→ Work instruction: Once you reach the line that holds "(632, 737) none" in the listing below, output it and every line after it through the line that holds "[886,261,902,271] [62,287,256,304] In", word for word.

→ Working data:
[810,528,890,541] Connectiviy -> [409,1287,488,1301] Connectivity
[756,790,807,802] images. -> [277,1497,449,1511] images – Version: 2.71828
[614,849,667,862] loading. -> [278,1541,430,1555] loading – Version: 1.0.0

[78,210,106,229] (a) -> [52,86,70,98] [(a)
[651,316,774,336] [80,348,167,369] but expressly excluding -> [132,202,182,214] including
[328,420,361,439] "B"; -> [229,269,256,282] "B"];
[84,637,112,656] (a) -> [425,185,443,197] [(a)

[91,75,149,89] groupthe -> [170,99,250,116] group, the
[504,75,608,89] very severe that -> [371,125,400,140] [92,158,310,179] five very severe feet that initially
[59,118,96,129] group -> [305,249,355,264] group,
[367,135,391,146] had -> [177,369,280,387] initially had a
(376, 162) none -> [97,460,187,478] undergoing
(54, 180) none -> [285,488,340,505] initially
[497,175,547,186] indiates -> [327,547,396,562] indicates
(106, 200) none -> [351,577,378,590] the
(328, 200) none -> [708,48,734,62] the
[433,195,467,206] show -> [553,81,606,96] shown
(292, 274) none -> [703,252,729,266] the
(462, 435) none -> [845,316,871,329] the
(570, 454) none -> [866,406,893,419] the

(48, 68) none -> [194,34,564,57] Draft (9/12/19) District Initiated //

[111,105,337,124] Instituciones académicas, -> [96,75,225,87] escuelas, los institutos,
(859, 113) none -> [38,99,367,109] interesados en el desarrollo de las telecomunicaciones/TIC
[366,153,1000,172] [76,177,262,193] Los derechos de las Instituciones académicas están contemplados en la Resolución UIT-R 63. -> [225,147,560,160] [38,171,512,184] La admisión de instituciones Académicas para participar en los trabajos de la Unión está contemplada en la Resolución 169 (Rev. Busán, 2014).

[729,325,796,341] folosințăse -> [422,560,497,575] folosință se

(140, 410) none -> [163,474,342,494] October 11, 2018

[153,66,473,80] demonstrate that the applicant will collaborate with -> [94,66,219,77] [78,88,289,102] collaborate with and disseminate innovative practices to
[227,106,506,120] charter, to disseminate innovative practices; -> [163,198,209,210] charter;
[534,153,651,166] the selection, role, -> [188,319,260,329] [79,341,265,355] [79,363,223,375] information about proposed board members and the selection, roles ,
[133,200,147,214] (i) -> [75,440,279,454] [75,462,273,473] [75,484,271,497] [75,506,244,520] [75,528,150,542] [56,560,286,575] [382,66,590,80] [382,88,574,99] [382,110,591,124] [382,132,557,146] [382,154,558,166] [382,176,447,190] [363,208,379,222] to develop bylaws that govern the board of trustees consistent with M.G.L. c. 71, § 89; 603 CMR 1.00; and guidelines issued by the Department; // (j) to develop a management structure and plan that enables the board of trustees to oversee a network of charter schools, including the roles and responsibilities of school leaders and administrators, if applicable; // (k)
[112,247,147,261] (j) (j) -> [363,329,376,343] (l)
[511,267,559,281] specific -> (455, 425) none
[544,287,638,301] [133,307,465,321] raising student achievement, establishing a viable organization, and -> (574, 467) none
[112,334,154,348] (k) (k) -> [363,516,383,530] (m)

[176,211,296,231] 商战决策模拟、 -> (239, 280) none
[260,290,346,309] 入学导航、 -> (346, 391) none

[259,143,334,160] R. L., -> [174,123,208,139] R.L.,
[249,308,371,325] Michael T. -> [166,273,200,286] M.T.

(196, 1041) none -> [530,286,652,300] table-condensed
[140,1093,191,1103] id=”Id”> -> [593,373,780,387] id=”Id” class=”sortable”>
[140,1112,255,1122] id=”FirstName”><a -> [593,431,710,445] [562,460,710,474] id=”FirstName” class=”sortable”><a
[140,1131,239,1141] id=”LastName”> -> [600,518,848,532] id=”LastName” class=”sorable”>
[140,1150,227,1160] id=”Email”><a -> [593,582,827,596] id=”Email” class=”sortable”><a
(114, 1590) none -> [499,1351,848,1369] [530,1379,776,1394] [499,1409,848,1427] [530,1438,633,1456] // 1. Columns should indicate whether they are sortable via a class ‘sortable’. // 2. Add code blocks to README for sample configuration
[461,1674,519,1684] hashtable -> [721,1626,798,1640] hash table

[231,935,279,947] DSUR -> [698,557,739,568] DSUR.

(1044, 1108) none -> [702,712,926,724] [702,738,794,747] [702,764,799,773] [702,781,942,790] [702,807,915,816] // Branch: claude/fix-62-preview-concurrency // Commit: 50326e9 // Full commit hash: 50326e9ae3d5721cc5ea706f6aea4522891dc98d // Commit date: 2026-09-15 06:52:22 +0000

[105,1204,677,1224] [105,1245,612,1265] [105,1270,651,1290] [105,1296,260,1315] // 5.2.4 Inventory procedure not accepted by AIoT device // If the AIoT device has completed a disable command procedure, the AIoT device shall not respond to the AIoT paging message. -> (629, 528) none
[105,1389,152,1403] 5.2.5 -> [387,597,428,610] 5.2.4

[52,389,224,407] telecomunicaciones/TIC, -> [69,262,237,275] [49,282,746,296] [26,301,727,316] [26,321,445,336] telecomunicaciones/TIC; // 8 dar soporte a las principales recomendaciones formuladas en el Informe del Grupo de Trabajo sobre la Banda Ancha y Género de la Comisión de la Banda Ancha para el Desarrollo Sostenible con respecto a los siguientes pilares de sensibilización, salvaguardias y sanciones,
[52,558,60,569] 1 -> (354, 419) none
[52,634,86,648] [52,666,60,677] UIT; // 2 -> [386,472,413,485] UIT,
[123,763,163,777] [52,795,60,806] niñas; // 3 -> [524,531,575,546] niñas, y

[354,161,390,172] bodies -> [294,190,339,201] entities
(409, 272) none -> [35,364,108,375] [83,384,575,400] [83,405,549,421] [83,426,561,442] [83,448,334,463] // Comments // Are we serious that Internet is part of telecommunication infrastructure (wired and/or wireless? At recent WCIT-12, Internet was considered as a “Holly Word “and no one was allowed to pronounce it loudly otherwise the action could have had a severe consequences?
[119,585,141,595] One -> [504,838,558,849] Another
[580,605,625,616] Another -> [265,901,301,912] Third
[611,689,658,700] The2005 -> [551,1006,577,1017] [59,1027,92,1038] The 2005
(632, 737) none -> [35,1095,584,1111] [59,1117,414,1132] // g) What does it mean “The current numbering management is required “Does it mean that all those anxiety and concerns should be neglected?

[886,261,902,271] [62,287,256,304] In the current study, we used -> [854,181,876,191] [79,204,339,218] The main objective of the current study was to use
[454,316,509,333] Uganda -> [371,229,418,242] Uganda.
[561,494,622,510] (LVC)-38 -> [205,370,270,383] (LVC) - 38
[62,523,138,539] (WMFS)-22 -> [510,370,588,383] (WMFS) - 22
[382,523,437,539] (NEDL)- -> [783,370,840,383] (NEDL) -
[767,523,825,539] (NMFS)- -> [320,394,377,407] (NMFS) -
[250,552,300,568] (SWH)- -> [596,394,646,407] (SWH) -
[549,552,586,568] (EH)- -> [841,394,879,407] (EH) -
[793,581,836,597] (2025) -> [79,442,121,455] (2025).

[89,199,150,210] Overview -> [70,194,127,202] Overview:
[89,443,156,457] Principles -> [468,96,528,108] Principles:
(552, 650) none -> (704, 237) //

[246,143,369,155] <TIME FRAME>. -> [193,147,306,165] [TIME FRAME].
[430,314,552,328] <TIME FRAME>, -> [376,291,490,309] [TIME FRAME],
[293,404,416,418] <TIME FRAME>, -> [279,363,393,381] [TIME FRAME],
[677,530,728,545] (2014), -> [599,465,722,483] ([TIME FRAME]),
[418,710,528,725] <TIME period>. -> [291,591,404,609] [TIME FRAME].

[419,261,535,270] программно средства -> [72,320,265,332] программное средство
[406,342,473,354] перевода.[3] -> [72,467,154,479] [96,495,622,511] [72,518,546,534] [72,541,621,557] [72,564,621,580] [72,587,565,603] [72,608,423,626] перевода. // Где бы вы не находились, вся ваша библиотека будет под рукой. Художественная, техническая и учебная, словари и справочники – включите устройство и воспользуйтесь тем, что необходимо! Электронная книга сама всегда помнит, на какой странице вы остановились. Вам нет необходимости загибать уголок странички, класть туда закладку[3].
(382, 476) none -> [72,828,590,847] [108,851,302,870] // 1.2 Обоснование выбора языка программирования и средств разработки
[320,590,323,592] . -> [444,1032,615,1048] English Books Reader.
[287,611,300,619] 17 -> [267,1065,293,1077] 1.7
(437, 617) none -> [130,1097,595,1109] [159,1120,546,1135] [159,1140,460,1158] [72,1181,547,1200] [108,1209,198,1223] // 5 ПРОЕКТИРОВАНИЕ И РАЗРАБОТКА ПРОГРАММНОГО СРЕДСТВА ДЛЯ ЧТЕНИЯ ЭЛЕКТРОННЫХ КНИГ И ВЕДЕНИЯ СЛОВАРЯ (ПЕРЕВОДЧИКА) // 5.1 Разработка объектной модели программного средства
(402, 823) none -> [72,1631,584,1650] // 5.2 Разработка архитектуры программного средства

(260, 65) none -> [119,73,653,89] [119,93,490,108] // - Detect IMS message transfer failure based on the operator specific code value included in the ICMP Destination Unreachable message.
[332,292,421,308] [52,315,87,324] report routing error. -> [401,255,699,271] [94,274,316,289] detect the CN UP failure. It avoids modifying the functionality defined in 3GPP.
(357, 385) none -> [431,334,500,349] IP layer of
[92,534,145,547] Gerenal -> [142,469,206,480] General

→ Answer below:
(632, 737) none -> [35,1095,584,1111] [59,1117,414,1132] // g) What does it mean “The current numbering management is required “Does it mean that all those anxiety and concerns should be neglected?

[886,261,902,271] [62,287,256,304] In the current study, we used -> [854,181,876,191] [79,204,339,218] The main objective of the current study was to use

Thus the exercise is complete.